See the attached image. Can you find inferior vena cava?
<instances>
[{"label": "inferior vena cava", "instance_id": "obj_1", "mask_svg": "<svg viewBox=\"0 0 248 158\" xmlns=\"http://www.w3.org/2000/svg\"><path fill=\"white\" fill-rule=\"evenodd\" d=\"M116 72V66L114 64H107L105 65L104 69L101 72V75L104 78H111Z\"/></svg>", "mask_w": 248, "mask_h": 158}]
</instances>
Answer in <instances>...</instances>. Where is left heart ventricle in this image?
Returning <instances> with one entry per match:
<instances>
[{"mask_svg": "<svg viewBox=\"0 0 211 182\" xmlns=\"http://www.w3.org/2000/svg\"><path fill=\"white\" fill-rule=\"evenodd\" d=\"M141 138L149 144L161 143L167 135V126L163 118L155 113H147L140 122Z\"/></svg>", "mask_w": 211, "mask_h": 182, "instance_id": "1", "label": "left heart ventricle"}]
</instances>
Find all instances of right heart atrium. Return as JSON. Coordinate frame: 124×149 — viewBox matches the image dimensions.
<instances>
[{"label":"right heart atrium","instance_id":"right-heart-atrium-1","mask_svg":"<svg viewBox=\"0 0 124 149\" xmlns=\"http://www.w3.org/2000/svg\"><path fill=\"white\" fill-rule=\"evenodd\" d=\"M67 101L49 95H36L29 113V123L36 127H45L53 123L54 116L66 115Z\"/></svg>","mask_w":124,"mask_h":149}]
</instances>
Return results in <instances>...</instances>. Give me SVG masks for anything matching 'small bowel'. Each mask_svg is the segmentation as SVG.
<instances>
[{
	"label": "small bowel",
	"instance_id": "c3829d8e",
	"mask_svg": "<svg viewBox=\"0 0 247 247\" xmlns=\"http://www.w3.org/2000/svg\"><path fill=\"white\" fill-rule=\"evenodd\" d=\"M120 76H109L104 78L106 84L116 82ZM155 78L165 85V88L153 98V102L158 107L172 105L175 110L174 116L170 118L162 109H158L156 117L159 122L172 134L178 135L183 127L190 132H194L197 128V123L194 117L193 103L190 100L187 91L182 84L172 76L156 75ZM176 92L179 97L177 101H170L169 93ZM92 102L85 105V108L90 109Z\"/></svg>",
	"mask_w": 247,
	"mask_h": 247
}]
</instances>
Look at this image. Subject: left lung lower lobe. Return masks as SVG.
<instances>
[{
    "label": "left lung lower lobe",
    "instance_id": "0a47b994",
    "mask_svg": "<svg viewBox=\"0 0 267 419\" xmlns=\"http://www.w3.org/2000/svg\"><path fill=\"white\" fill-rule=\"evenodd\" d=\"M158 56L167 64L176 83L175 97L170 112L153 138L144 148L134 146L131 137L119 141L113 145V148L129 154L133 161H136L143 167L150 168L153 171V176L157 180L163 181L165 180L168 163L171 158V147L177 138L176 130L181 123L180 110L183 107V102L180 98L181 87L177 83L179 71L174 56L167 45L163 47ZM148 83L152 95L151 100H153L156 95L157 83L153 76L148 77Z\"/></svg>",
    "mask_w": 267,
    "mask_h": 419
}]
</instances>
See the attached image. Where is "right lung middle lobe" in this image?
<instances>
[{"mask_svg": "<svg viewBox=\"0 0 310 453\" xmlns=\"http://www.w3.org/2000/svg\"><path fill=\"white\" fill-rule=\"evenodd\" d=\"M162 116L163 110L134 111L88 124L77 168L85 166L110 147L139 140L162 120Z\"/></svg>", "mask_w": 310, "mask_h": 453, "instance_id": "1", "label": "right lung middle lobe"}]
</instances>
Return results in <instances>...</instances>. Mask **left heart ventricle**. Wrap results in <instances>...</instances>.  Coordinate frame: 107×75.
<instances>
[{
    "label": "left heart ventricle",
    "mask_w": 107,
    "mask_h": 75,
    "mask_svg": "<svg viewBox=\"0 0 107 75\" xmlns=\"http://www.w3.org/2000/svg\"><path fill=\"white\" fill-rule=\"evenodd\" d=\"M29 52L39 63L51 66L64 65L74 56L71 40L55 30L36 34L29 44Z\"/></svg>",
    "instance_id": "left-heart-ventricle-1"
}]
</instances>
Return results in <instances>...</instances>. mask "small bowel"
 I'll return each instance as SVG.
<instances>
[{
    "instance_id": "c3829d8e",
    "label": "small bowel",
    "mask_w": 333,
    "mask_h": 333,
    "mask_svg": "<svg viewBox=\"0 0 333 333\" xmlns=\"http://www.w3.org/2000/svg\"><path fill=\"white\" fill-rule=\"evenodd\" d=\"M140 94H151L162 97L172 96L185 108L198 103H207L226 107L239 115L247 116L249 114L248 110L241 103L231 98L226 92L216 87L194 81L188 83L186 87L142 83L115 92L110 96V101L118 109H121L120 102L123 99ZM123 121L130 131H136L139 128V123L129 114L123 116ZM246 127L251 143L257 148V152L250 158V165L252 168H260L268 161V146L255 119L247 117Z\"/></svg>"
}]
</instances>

++++++++

上のエントリで文字列「right」を含む行を数え、その数だけを答えよ。

4